Schneller schreiben, Rudolf Loibl, Praxis, Arzt, Praxisorganisation

„Und nach der Sprechstunde muss ich noch mindestens eine Stunde meine Post sichten und Briefe diktieren.“ So oder so ähnlich lautet die Antwort, wenn ich in Praxisanalysen nach der Praxisführung frage. Daraus ergeben sich meist nicht nur Probleme in der Praxisführung, sondern auch sehr häufig private Probleme, weil man ja “nie” Zuhause ist.

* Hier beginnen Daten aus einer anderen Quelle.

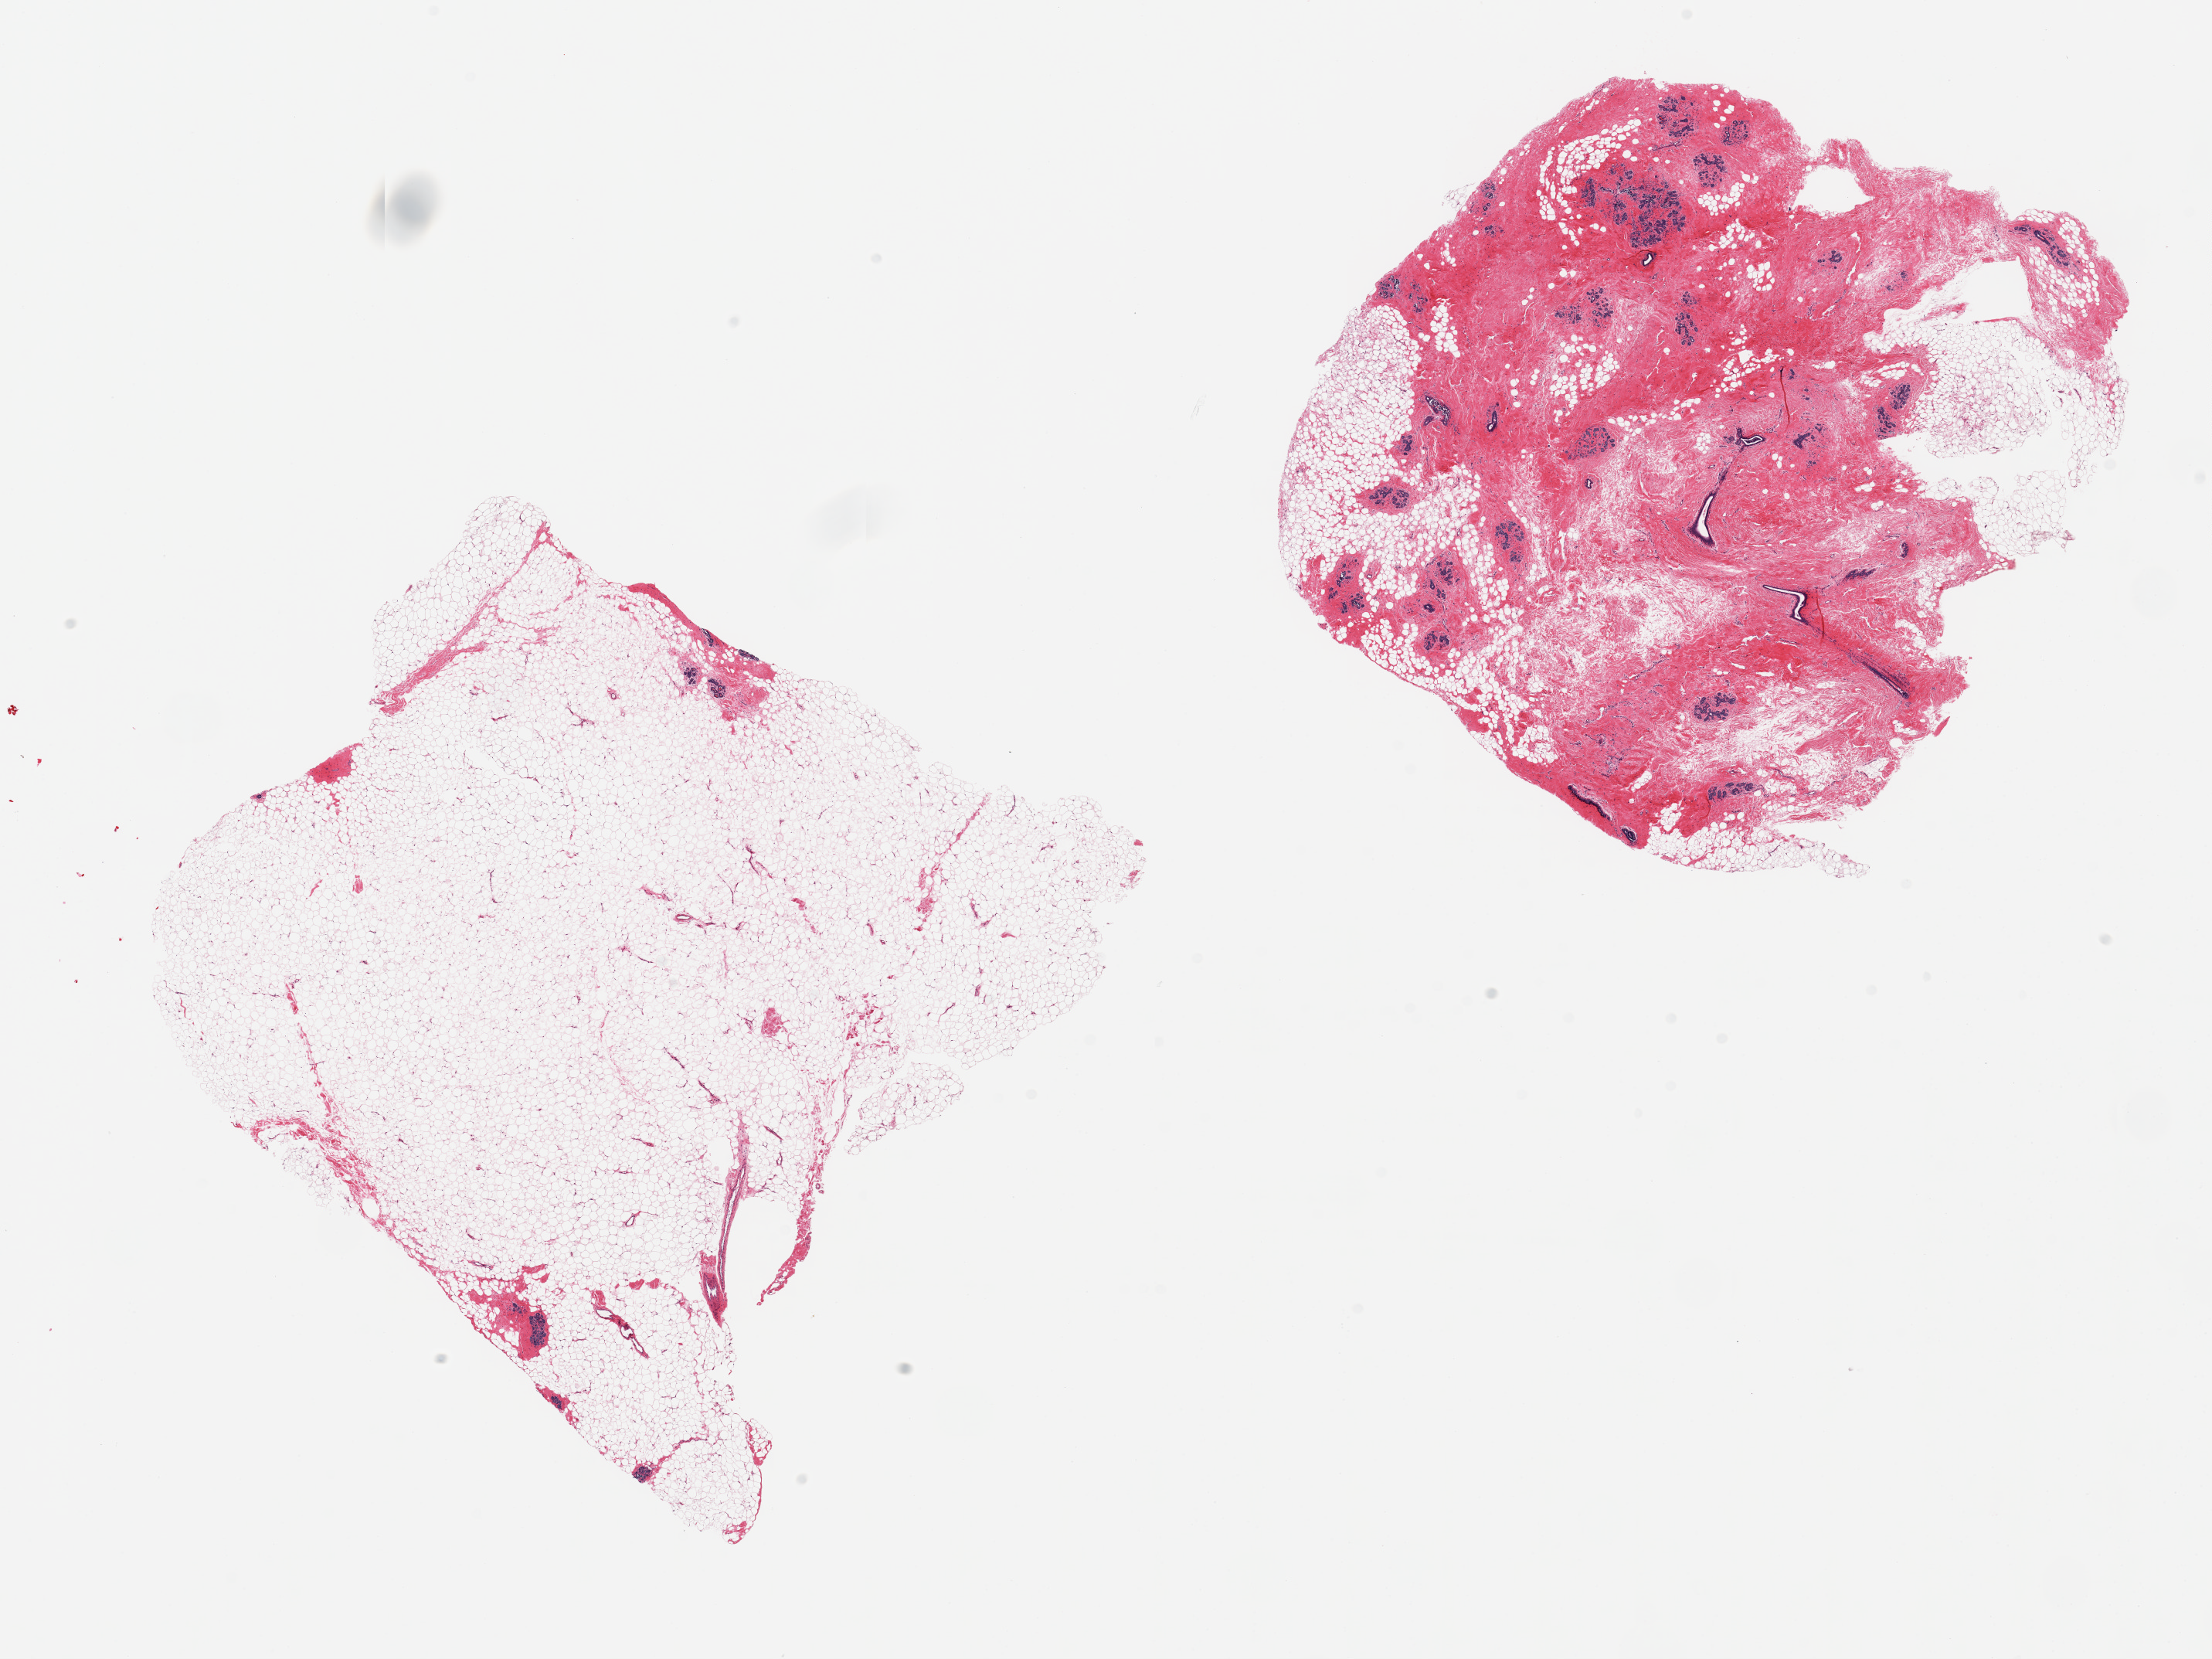
Digitized haematoxylin and eosin-stained section, low-resolution overview of the scanned area, about 22.6 x 17.0 mm; PAXgene-fixed, paraffin-embedded tissue; section of breast (target tissue); donor tissue sample. Donor: female.
Pathologist's review note for this sample: 2 pieces; 1 with ducts & lobules; 1 with >90% fat.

Wenn Sie die folgenden Punkte beachten, sollten Sie in der Lage sein, die eine oder andere halbe Stunde zu gewinnen:

1. Diktieren Sie Ihre Briefe dann, wenn Ihre Leistungskraft am höchsten ist. Sie werden sehen, dass Sie dann wesentlich flüssiger formulieren ohne angestrengt darüber nachzudenken.

2. Arbeiten Sie an einem Ort, an dem Sie nicht abgelenkt werden oder räumen Sie Ihren Schreibtisch auf bevor Sie diktieren.

3. Wenn Sie eingehende Briefe lesen, sollten Sie mit einem Bleistift am Rand notieren, was Ihnen spontan einfällt. Dadurch müssen Sie manche Passagen nicht mehrfach durchlesen und können effektiver arbeiten.

4. Manche Absender werden es Ihnen nicht übel nehmen, wenn Sie das Original des Briefes mit den Antworten handschriftlich versehen und wieder zurückschicken. Sie müssen natürlich auf die Lesbarkeit Ihrer Kommentare achten.

5. Überlegen Sie, bevor Sie diktieren. Wer mehrmals sein “Band” zurückspult, wieder abhört und überspricht, verliert mehr Zeit, als wenn er sich einen Satz im Kopf ausformuliert und dann diktiert.

6. Routinebriefe sollten Sie qualifizierten Mitarbeitern überlassen und nur noch gegenlesen. Merksatz: „Delegieren geht vor Selbermachen!“

7. Telefonieren Sie mehr und schreiben Sie weniger. In zwei Minuten sagen Sie mehr als Sie in 10 Minuten schreiben können. Bereiten Sie sich auf das Telefonat dadurch vor, dass Sie alle Unterlagen vorliegen haben und fassen Sie sich kurz. Richten Sie sich eine Telefonsprechstunde ein.

8. eMails sind auch schneller als jeder Brief. Kurze Antworten sind darüber auch möglich. Setzen Sie sich aber in eMails nicht über alle Formvorschriften hinweg: Lesbarkeit ist oberste Prämisse. Wie bei einem Brief sollten auch Groß- und Kleinschreibung beachtet werden, aber auch Absätze und Leerzeilen erleichtern dem Adressaten das Lesen.